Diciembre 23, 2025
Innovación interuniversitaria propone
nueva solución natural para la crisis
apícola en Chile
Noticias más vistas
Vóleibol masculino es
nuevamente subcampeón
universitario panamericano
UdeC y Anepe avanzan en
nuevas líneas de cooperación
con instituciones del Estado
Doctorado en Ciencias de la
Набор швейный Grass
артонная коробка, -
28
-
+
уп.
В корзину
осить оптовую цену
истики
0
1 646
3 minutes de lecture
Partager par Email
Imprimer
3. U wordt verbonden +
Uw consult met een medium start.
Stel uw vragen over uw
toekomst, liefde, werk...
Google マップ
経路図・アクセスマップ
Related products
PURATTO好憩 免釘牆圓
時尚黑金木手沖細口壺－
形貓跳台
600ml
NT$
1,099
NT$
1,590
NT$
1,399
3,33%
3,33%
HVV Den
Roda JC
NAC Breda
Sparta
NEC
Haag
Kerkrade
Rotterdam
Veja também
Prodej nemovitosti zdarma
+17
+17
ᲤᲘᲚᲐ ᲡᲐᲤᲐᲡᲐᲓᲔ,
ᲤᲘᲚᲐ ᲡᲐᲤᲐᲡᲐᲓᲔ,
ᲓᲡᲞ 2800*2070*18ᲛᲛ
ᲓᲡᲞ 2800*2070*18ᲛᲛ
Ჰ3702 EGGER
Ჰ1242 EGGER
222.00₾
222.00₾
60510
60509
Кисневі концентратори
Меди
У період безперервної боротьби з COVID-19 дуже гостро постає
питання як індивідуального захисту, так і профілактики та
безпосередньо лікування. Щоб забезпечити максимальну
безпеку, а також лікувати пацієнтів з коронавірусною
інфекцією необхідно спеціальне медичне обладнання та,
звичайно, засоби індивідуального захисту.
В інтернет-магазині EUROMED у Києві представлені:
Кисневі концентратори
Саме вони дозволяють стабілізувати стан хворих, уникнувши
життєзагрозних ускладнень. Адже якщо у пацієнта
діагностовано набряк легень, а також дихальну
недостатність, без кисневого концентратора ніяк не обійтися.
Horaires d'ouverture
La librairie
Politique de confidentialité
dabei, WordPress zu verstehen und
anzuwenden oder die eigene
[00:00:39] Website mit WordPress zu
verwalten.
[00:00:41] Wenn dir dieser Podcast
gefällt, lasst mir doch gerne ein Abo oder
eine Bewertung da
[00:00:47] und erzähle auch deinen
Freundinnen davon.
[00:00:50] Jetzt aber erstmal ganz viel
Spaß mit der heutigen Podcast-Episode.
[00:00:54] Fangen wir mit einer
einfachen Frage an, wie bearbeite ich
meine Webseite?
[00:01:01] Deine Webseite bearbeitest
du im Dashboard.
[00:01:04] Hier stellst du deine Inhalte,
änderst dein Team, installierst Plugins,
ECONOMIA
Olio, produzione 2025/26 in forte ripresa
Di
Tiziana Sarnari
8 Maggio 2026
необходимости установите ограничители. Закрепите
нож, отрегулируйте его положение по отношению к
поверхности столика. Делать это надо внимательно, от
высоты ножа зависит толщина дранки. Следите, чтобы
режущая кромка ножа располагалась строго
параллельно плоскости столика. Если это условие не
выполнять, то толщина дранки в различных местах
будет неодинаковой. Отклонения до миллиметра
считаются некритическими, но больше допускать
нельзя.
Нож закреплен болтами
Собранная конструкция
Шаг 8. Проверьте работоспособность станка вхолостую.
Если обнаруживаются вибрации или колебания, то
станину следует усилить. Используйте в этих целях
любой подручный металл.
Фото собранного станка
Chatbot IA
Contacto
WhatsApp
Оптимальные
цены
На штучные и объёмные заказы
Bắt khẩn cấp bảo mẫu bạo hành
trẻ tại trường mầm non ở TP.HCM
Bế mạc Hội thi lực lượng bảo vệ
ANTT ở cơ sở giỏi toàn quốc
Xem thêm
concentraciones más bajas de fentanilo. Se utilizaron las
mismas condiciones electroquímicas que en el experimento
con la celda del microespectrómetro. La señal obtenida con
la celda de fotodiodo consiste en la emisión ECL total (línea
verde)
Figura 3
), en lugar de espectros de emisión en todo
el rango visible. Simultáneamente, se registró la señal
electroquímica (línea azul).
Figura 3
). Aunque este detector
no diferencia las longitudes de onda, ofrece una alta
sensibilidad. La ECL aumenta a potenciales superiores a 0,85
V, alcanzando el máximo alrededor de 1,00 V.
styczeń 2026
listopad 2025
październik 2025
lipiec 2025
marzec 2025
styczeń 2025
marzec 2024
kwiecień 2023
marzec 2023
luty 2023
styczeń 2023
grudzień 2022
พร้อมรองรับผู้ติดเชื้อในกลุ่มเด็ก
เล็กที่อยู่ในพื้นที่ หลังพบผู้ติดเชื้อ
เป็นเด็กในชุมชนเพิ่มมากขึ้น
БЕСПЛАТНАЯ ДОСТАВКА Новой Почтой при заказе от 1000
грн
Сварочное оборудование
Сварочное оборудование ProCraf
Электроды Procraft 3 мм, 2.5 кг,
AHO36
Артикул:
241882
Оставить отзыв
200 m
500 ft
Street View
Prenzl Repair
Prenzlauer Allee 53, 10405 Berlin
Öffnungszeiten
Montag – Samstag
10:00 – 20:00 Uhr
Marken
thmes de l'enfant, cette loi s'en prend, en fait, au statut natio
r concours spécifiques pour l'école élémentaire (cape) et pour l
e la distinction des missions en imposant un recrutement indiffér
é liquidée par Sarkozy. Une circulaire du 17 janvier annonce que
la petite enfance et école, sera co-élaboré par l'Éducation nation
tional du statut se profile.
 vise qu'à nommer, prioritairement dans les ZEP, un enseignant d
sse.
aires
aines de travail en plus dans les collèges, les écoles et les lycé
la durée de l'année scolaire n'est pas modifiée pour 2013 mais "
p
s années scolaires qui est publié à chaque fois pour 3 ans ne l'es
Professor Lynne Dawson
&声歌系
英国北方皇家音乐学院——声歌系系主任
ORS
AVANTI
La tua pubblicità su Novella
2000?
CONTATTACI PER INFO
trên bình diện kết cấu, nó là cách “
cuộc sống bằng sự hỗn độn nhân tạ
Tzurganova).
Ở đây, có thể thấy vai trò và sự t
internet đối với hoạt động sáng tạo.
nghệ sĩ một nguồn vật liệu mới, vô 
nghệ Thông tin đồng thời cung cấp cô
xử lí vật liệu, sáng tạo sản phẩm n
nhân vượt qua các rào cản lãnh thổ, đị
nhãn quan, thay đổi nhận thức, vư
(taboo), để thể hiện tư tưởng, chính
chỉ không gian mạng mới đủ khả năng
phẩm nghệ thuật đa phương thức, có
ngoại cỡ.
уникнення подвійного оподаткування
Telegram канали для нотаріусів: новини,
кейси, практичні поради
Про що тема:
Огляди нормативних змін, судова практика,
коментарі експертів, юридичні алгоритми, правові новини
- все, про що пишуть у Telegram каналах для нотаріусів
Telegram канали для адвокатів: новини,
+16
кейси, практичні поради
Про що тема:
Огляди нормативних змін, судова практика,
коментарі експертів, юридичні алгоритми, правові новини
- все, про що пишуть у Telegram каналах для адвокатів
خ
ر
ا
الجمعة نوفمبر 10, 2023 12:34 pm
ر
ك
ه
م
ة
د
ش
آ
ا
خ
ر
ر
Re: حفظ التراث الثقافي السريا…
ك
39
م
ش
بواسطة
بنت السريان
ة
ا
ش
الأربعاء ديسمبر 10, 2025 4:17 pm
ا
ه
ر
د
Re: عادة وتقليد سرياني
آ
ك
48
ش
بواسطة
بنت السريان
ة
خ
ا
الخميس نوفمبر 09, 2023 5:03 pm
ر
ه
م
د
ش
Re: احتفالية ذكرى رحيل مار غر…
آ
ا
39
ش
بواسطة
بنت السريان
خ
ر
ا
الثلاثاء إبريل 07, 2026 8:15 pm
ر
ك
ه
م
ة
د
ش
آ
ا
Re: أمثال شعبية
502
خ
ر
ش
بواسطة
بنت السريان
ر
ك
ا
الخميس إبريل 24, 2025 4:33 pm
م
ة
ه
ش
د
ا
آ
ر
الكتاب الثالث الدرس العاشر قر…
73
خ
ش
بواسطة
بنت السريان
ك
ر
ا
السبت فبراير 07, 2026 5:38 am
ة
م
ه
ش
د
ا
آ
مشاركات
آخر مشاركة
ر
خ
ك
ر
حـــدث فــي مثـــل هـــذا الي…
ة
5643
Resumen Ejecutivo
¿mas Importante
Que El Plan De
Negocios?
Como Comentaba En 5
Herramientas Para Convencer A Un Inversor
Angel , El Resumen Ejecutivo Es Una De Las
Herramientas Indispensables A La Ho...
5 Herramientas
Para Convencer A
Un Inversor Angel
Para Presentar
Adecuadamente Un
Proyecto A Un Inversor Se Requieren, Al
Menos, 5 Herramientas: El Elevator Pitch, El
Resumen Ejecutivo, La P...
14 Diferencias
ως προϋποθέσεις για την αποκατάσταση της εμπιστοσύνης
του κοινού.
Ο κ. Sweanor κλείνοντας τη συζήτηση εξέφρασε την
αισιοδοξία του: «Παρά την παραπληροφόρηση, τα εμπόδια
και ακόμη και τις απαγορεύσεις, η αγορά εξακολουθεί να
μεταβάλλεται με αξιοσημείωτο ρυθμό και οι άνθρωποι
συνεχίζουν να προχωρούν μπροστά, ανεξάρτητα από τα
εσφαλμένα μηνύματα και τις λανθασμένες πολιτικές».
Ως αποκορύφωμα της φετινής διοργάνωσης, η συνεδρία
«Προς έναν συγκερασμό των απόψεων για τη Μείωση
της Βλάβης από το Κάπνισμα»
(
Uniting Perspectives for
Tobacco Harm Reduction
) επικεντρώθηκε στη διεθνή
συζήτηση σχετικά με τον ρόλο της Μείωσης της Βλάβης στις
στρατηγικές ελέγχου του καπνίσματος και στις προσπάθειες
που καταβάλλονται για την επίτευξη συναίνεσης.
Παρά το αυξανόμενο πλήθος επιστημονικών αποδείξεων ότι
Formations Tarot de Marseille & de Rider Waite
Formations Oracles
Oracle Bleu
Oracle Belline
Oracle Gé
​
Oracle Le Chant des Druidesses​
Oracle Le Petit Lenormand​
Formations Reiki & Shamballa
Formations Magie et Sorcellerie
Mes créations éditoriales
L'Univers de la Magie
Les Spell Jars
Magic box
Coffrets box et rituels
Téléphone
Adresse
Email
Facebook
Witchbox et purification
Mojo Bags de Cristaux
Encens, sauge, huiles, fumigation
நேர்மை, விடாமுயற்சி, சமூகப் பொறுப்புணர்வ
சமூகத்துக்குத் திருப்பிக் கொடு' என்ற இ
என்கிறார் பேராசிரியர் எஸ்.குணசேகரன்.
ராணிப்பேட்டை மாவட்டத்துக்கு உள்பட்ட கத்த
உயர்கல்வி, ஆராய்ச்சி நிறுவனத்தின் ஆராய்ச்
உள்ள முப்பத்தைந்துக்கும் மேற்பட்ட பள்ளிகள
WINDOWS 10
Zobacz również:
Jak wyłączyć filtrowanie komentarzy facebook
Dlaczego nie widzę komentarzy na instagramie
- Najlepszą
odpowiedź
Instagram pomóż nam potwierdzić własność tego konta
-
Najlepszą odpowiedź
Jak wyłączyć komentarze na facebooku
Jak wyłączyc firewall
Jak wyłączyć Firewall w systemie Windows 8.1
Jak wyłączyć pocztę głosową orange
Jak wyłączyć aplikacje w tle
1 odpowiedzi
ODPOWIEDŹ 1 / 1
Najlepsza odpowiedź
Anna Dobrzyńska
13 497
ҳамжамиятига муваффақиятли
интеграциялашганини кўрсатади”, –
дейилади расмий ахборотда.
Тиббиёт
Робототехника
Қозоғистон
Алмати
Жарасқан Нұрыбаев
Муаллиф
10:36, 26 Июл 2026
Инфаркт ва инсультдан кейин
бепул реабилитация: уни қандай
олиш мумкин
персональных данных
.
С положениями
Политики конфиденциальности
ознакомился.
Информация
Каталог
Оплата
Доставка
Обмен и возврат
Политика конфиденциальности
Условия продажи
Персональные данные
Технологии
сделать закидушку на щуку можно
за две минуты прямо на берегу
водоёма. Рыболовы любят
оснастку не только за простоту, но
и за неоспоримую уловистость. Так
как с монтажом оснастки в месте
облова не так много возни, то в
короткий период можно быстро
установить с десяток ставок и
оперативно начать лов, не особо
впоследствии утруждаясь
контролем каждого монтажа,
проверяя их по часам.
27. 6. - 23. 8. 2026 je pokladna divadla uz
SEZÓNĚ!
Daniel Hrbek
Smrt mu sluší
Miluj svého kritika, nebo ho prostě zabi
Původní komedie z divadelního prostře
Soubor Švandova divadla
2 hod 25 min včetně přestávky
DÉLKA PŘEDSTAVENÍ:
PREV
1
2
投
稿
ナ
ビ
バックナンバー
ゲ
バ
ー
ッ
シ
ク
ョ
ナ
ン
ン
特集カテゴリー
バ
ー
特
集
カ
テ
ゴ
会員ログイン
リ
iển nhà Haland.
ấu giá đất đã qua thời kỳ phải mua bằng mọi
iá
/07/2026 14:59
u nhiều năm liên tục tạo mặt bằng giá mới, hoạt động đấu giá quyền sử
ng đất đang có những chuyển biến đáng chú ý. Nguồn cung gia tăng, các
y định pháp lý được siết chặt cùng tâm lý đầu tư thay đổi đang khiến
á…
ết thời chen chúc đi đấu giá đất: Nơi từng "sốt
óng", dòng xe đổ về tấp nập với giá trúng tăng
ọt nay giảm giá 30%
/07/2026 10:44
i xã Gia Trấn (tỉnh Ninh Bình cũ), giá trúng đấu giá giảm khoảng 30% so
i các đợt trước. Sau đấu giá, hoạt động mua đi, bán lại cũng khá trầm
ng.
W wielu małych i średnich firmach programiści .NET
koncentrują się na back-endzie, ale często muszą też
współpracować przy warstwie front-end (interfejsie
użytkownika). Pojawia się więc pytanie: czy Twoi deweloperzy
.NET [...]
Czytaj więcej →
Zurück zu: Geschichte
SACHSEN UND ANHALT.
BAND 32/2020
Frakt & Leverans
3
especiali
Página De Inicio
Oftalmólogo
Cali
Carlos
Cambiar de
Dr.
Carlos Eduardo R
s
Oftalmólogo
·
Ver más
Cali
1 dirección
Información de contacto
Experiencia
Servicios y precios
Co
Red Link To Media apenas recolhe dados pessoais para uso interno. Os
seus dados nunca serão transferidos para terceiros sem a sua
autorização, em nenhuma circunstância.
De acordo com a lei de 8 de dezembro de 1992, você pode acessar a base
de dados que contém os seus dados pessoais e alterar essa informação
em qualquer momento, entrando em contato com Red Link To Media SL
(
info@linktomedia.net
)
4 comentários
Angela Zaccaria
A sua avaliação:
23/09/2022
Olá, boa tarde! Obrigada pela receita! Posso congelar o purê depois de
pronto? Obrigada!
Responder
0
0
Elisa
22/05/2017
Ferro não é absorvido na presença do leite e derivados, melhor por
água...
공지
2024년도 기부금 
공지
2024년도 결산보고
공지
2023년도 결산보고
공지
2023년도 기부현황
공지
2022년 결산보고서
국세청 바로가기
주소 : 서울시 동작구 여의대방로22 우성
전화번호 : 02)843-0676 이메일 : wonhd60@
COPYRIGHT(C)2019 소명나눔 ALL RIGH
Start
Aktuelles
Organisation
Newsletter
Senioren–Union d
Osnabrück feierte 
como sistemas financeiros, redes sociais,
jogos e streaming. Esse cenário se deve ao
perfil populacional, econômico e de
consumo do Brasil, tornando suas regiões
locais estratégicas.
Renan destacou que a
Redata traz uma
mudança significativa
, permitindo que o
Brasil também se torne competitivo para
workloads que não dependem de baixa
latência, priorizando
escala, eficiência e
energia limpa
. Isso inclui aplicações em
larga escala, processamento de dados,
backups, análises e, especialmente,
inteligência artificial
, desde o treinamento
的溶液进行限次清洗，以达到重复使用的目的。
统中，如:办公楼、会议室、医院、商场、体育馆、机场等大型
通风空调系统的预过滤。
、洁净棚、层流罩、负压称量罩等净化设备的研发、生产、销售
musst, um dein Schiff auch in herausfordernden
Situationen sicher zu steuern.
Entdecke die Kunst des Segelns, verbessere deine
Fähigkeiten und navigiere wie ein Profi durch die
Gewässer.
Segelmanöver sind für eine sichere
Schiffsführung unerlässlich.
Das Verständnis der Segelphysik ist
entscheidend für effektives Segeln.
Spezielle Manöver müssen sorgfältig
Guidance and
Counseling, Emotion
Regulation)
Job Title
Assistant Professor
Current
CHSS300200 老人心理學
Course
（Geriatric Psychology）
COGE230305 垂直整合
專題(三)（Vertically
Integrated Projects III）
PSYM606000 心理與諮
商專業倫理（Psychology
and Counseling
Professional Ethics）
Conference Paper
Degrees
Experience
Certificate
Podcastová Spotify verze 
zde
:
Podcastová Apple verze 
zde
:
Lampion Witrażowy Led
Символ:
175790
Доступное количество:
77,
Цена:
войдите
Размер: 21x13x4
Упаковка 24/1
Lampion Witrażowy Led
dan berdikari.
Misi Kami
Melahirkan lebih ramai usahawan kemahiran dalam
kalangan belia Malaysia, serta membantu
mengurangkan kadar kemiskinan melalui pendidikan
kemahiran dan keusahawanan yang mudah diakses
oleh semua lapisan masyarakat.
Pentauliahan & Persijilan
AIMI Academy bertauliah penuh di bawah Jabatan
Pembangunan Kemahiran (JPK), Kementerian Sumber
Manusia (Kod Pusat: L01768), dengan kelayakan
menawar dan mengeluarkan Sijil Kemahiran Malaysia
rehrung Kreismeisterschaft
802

══════

EXERCISE INSTRUCTIONS: Everything starting at the line containing "lipiec 2025" and ending at the line containing "nghệ Thông tin đồng thời cung cấp cô" in the records above should be repeated exactly, and only that.

OUTPUT FOR THIS TASK:
lipiec 2025
marzec 2025
styczeń 2025
marzec 2024
kwiecień 2023
marzec 2023
luty 2023
styczeń 2023
grudzień 2022
พร้อมรองรับผู้ติดเชื้อในกลุ่มเด็ก
เล็กที่อยู่ในพื้นที่ หลังพบผู้ติดเชื้อ
เป็นเด็กในชุมชนเพิ่มมากขึ้น
БЕСПЛАТНАЯ ДОСТАВКА Новой Почтой при заказе от 1000
грн
Сварочное оборудование
Сварочное оборудование ProCraf
Электроды Procraft 3 мм, 2.5 кг,
AHO36
Артикул:
241882
Оставить отзыв
200 m
500 ft
Street View
Prenzl Repair
Prenzlauer Allee 53, 10405 Berlin
Öffnungszeiten
Montag – Samstag
10:00 – 20:00 Uhr
Marken
thmes de l'enfant, cette loi s'en prend, en fait, au statut natio
r concours spécifiques pour l'école élémentaire (cape) et pour l
e la distinction des missions en imposant un recrutement indiffér
é liquidée par Sarkozy. Une circulaire du 17 janvier annonce que
la petite enfance et école, sera co-élaboré par l'Éducation nation
tional du statut se profile.
 vise qu'à nommer, prioritairement dans les ZEP, un enseignant d
sse.
aires
aines de travail en plus dans les collèges, les écoles et les lycé
la durée de l'année scolaire n'est pas modifiée pour 2013 mais "
p
s années scolaires qui est publié à chaque fois pour 3 ans ne l'es
Professor Lynne Dawson
&声歌系
英国北方皇家音乐学院——声歌系系主任
ORS
AVANTI
La tua pubblicità su Novella
2000?
CONTATTACI PER INFO
trên bình diện kết cấu, nó là cách “
cuộc sống bằng sự hỗn độn nhân tạ
Tzurganova).
Ở đây, có thể thấy vai trò và sự t
internet đối với hoạt động sáng tạo.
nghệ sĩ một nguồn vật liệu mới, vô 
nghệ Thông tin đồng thời cung cấp cô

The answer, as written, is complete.